Joyce chooses to interpret this as a metaphorical association of ideas.

— Yes, isn’t it typical? She laughs. Never one to manage things quietly.

Probably, though, Aunt Vera has really got them muddled up, her husband’s passing and last night’s disturbance, as if what happens inside human lives is leaking out in her imagination into the texture of impersonal real things.

* * *

The funeral goes off all right if you approve of that sort of carrying on.

Ray doesn’t.

Partly, he’s thinking that it won’t be long before it’s him up there in the box while everyone snuffles over him (he is seventy-three: Frisch, the only friend whose work he was genuinely jealous of, died recently). Life is so familiar. You get so used to it, you can’t easily be reconciled with the idea that it won’t muddle on forever.

Also, he didn’t like Uncle Dick and never understood why it was that such a significant proportion of his and Joyce’s time was taken up with worrying over and tending to an old man who had after all acted all his life with abominable selfishness. Dick had never, in all the years since he sent Ray an extraordinary letter of so-called “advice” when he and Joyce first got together, been able to resist an opportunity of telling Ray how to manage everything in his life better. (That is, more like the way Dick managed it.) He once even tried to suggest to him, with what he probably imagined to be tactful persuasion, that he should take up painting watercolors of naval battles.

Also, on all these occasions (weddings included: weddings especially), Ray can’t help a sense of outrage at finding himself under the roof of practicing Christians, not only mingling in their company (he’s a tolerant man) but actually participating, however passively, in their rituals. He thinks of religion as a leftover from the Middle Ages; when he was young he fully expected to see an end to all their mumbo jumbo in his lifetime, and the churches turned into museums and art galleries. It was absolutely in character that Dick converted conveniently to a kind of turn-the-other-cheek Christianity as the end drew nigh (marginally worse, Ray thought, than the Masons, who at least don’t sanctimoniously confess to all their sins on social occasions).

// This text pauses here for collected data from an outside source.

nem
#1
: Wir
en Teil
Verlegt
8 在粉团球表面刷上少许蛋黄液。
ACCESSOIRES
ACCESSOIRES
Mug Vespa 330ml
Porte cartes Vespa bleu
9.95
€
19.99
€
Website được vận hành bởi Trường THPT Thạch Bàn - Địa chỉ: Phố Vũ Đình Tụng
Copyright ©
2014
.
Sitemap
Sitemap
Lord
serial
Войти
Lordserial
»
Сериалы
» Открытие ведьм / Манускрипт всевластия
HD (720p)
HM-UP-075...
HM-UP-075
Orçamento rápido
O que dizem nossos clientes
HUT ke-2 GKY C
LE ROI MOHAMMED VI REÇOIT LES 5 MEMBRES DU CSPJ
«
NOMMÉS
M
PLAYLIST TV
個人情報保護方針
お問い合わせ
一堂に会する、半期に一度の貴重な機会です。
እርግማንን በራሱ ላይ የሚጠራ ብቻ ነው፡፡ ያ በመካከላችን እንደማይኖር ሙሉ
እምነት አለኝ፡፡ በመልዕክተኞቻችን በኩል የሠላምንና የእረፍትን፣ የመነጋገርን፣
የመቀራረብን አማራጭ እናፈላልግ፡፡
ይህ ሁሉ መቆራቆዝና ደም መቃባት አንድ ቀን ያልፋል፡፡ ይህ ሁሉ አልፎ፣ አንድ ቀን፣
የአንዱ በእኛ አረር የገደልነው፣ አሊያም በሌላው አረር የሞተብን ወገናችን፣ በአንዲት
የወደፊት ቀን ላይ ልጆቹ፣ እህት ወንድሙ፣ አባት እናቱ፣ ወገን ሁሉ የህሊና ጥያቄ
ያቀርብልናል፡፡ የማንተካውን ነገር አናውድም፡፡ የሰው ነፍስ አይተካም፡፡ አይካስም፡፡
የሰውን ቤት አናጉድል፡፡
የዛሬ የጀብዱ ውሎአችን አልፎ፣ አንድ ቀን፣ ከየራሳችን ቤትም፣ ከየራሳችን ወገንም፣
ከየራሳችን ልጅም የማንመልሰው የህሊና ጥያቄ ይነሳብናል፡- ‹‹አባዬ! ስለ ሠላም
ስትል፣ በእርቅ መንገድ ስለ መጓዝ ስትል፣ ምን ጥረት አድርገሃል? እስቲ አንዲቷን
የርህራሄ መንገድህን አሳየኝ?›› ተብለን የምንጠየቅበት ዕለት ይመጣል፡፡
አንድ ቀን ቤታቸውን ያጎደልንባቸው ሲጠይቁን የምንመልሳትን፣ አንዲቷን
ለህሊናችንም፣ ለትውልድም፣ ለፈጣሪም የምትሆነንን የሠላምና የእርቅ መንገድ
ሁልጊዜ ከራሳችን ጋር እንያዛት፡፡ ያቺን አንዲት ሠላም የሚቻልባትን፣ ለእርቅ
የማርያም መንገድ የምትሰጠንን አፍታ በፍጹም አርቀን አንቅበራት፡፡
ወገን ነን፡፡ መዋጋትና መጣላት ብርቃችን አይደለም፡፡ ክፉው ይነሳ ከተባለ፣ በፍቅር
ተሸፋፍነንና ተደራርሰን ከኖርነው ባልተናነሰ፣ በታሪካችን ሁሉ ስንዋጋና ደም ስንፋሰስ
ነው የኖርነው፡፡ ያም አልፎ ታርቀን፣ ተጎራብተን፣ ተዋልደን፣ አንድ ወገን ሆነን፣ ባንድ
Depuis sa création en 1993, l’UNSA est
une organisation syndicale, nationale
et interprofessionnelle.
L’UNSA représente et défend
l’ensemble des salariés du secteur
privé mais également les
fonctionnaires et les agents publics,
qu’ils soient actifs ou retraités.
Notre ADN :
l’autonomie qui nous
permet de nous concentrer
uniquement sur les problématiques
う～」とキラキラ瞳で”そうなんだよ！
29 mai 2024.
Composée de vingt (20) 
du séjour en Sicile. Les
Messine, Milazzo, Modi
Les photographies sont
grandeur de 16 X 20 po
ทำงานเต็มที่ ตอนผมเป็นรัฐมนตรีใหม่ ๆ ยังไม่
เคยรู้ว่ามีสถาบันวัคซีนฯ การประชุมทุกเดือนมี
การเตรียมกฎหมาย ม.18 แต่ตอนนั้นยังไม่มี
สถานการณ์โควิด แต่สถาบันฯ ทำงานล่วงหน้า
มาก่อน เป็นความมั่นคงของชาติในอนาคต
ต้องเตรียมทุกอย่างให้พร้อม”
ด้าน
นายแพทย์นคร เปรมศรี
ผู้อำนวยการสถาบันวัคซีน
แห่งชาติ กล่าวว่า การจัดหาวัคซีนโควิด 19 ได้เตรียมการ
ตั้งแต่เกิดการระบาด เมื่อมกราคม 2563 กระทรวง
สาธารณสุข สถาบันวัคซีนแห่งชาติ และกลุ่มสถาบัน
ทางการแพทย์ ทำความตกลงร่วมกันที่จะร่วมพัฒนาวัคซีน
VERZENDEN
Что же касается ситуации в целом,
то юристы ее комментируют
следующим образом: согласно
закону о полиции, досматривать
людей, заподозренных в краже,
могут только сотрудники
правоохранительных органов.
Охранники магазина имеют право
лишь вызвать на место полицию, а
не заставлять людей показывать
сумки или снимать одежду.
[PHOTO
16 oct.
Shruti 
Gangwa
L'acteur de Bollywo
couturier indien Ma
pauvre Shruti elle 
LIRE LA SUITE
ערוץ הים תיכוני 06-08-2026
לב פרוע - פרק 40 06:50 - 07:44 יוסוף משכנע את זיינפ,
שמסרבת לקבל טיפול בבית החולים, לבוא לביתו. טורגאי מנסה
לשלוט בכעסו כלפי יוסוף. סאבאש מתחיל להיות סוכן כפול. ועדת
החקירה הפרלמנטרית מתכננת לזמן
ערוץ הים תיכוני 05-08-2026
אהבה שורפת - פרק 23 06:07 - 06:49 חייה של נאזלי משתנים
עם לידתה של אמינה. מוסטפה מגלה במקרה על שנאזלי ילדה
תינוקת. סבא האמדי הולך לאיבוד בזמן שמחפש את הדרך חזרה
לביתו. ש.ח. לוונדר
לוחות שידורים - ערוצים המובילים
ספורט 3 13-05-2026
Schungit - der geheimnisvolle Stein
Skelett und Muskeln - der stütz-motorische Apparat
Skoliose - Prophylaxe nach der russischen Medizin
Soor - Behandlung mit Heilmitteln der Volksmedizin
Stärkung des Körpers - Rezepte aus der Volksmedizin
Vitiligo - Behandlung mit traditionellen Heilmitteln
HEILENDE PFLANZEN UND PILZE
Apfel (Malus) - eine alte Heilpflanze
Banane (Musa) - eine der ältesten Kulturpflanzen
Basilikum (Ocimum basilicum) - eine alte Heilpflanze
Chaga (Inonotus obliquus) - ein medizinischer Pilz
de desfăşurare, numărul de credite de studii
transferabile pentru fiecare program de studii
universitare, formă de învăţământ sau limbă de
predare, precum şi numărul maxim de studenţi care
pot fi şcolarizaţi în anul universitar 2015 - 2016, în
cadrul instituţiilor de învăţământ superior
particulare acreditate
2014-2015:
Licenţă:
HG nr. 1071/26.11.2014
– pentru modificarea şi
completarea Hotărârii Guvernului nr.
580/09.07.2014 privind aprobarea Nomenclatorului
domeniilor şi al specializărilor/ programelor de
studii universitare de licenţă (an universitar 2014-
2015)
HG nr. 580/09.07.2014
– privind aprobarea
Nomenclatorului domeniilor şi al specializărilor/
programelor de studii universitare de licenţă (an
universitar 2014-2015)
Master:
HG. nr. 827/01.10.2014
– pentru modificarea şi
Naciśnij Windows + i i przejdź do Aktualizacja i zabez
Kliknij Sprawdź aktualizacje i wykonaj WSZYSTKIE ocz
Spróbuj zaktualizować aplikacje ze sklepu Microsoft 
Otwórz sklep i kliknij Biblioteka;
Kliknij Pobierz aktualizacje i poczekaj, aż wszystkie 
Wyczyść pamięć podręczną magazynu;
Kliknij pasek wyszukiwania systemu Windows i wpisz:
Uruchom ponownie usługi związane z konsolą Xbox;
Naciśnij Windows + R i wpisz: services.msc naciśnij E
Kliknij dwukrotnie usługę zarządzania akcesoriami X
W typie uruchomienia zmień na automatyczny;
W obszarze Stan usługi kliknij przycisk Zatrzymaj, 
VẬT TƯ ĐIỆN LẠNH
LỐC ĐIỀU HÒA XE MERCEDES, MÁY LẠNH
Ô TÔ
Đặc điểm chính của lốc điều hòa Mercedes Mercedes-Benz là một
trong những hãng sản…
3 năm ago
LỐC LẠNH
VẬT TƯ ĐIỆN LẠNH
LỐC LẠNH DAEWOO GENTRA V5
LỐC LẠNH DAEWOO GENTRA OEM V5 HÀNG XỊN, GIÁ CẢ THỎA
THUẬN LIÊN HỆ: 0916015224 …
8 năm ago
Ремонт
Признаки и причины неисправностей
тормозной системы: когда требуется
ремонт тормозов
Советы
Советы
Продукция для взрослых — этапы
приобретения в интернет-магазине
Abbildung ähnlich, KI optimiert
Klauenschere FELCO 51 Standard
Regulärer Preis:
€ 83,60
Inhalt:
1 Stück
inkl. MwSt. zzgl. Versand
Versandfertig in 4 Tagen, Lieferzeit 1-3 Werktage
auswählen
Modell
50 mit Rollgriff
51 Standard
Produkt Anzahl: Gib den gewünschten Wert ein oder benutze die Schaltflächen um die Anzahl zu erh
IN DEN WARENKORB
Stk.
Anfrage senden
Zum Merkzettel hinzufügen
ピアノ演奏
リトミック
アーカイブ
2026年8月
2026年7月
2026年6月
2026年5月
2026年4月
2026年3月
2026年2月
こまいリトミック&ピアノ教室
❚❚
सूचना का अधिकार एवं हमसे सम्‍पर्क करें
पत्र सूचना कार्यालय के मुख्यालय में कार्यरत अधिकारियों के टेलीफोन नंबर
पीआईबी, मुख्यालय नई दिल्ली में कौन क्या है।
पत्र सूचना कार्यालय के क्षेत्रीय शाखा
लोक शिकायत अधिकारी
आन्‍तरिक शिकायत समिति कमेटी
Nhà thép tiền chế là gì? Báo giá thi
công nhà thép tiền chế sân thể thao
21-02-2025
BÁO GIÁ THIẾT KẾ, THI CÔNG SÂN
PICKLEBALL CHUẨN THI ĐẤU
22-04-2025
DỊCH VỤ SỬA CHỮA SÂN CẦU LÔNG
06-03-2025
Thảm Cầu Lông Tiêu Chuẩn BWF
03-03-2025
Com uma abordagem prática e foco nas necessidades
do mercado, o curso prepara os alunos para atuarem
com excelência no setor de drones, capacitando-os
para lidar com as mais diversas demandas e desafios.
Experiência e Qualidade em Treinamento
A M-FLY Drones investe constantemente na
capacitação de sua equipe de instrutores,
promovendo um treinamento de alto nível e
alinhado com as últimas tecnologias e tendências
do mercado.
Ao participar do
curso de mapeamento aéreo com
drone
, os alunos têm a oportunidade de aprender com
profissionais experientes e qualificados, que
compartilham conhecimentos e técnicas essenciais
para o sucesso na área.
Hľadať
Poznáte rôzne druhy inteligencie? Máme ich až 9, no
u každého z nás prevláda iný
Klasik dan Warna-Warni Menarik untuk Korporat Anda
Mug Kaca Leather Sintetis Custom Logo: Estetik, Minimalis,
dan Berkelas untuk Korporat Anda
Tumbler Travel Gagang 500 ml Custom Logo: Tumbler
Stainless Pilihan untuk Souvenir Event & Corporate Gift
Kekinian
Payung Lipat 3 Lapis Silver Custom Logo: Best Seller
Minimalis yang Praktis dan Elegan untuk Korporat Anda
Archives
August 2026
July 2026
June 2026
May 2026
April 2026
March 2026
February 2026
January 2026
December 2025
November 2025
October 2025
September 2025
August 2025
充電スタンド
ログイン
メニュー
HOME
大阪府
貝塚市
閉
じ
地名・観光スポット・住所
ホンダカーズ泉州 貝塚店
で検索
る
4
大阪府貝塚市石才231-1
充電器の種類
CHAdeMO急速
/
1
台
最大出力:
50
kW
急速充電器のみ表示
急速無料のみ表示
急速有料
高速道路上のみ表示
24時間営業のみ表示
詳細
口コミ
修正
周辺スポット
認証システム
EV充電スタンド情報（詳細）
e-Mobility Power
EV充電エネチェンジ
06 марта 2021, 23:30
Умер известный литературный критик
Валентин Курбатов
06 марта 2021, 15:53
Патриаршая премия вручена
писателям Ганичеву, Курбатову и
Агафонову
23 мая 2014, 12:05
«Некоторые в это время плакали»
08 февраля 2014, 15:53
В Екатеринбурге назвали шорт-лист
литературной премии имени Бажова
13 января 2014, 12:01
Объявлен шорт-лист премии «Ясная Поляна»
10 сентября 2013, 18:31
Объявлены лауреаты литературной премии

Dick had recently had a bitter falling out with the new vicar over a point of church tradition to do with the hymn for those in peril on the sea. Presumably, however, the vicar (a bleached and fastidious little man, with cold eyes) says today all the right appeasing things for the girls to have a weep over. Ray can’t hear him anyway; he has been afflicted for several days now with a sudden deafness, which the doctor assures him unconvincingly is catarrh blocking his inner ear and will only be temporary. He discovered some sort of deaf aid — a little amplifier — in Dick’s drawer while they were going through his things at the home, and he has been using that, but he doesn’t bother to turn it on for the vicar. It only works for a few minutes at a time and then produces shrill feedback, at which point he usually drops it. He doesn’t care what the vicar has to say anyway. And Joyce doesn’t like him using the amplifier, although she thinks he doesn’t know it. She’d rather he were stone deaf than fumbling about with a hearing aid, giving himself away as an old man.